The petitioners then appealed to the U.S. Supreme Court with the intention of attacking the state constitution’s prohibition of "no aid" as discriminatory. They claimed that it was in violation of the Trinity Lutheran Church case interpretation of the Free Exercise Clause, which views prohibiting the state from funding religious organizations as being discriminatory against religion if the funds are not used for sectarian purposes. The U.S. Supreme Court in Trinity Lutheran held that because the funding was generally available to a wide array of community organizations, excluding religious entities was a form of anti-religious discrimination.
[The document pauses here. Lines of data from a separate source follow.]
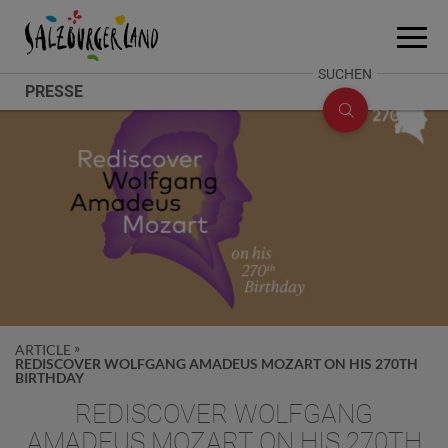
Accesskey
Accesskey
Accesskey
Zum Inhalt
Zum Seitenanfang
Zum Fuß-Bereich
[0]
[2]
[1]
Menü
öffne
SUCHE
SUCHEN
PRESSE
ÖFFNEN
ARTICLE
REDISCOVER WOLFGANG AMADEUS MOZART ON HIS 270TH
BIRTHDAY
REDISCOVER WOLFGANG
AMADEUS MOZART ON HIS 270TH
Although the body of the Trinity Lutheran decision was fairly narrow, the decision also included Footnote 3, added by Justices Thomas and Gorsuch, which stated, "[T]he general principles here do not permit discrimination against religious exercise—whether on the playground or anywhere else." The rationale in this footnote broadened the ruling to include aspects beyond playground surface material to issues of state money going to religious institutions. For instance, in 2018, the U.S. Supreme Court decided to send three cases, two involving school voucher programs and one textbook lending program case, back to the lower courts to decide whether they were singled out for exclusion based on their religious character and not because of fears that the funds would be used for religious, not secular, purposes.
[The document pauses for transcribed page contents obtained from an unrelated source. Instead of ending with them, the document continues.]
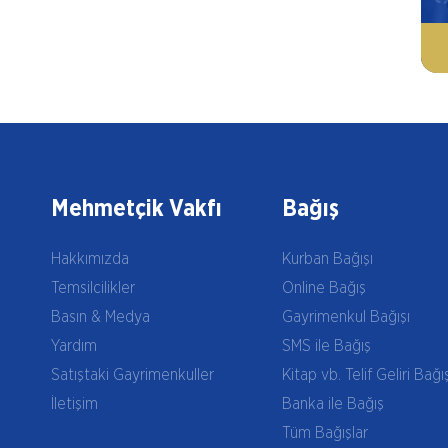
Mehmetçik Vakfı
Bağış
Hakkımızda
Kurban Bağışı
Temsilcilikler
Online Bağış
Basın & Medya
Gayrimenkul Bağışı
Yardım
SMS ile Bağış
Satıştaki Gayrimenkuller
Kitap vb. Telif Geliri Bağı
İletişim
Banka ile Bağış
Tüm Bağışlar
Can the U.S. Supreme Court require Montana to re-establish and implement the tax credit program?

The procedural posture of the Montana case is somewhat odd because the state tax credit program is no longer in effect by virtue of the Montana court's ruling. If the U.S. Supreme Court were to find that the program was not discriminatory, could it compel the State of Montana to reinstate a tax credit program?  If the program has been struck down, no school can take advantage of the incentive program, so are religious schools truly being treated unequally?
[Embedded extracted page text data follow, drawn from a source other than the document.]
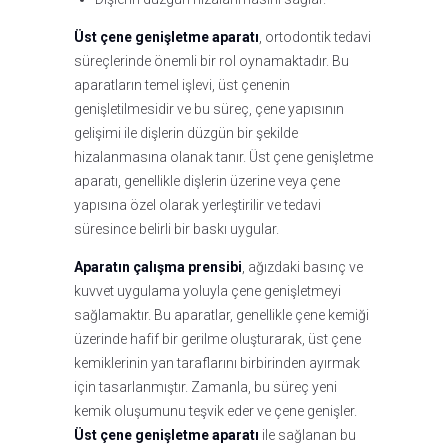
Üst çene genişletme aparatı
, ortodontik tedavi
süreçlerinde önemli bir rol oynamaktadır. Bu
aparatların temel işlevi, üst çenenin
genişletilmesidir ve bu süreç, çene yapısının
gelişimi ile dişlerin düzgün bir şekilde
hizalanmasına olanak tanır. Üst çene genişletme
aparatı, genellikle dişlerin üzerine veya çene
yapısına özel olarak yerleştirilir ve tedavi
süresince belirli bir baskı uygular.
Aparatın çalışma prensibi
, ağızdaki basınç ve
kuvvet uygulama yoluyla çene genişletmeyi
sağlamaktır. Bu aparatlar, genellikle çene kemiği
üzerinde hafif bir gerilme oluşturarak, üst çene
kemiklerinin yan taraflarını birbirinden ayırmak
için tasarlanmıştır. Zamanla, bu süreç yeni
kemik oluşumunu teşvik eder ve çene genişler.
Üst çene genişletme aparatı
ile sağlanan bu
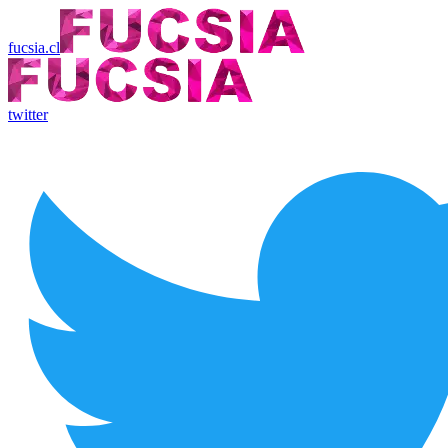
fucsia.cl
twitter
This may be getting into the technical woods, but in this case, the state legislature made a law, the state tax department modified it to avoid a conflict with the state constitution, and the Montana Supreme Court modified it yet again. So, the petitioners are arguing that both the tax department and the state supreme court have acted in error by taking down a legislative program via two incremental steps.

Does the U.S. Supreme Court have jurisdiction to hear the case?

The "Question Presented" in the U.S. Supreme Court petition is "[w]hether it violates the religion clauses or the equal protection clause of the U.S. Constitution to invalidate a generally available and religiously neutral student-aid program simply because the program affords students the choice of attending religious schools."

In response, the Montana Department of Revenue asked the court not to hear the case, as the case never reached the religion clause or equal protection issues at the state level, and the case hinged on the state constitution. Because a program is no longer in place, the department argued that the U.S. Supreme Court lacks the jurisdiction to decide the dispute. The department further argued that the petitioners failed to raise federal equal protection and free exercise arguments in the lower courts.

We will continue to follow this case as it develops.



Case Name:

Espinoza v. Montana Department of Revenue  (Supreme Court Docket Number 18-1194
Question Presented: Whether it violates the religion clauses or the equal protection clause of the United States Constitution to invalidate a generally available and religiously neutral student-aid program simply because the program affords students the choice of attending religious schools.

Related Cases:

Trinity Lutheran Church v. Comer, 137 S. Ct. 2012 (2017), (The exclusion of churches from an otherwise neutral and secular aid program violates the First Amendment’s guarantee of free exercise of religion. )

Locke v. Davey, 540 U.S. 712 (2004) (States do not violate the Free Exercise Clause by denying state funds to college students pursuing degrees in theology.)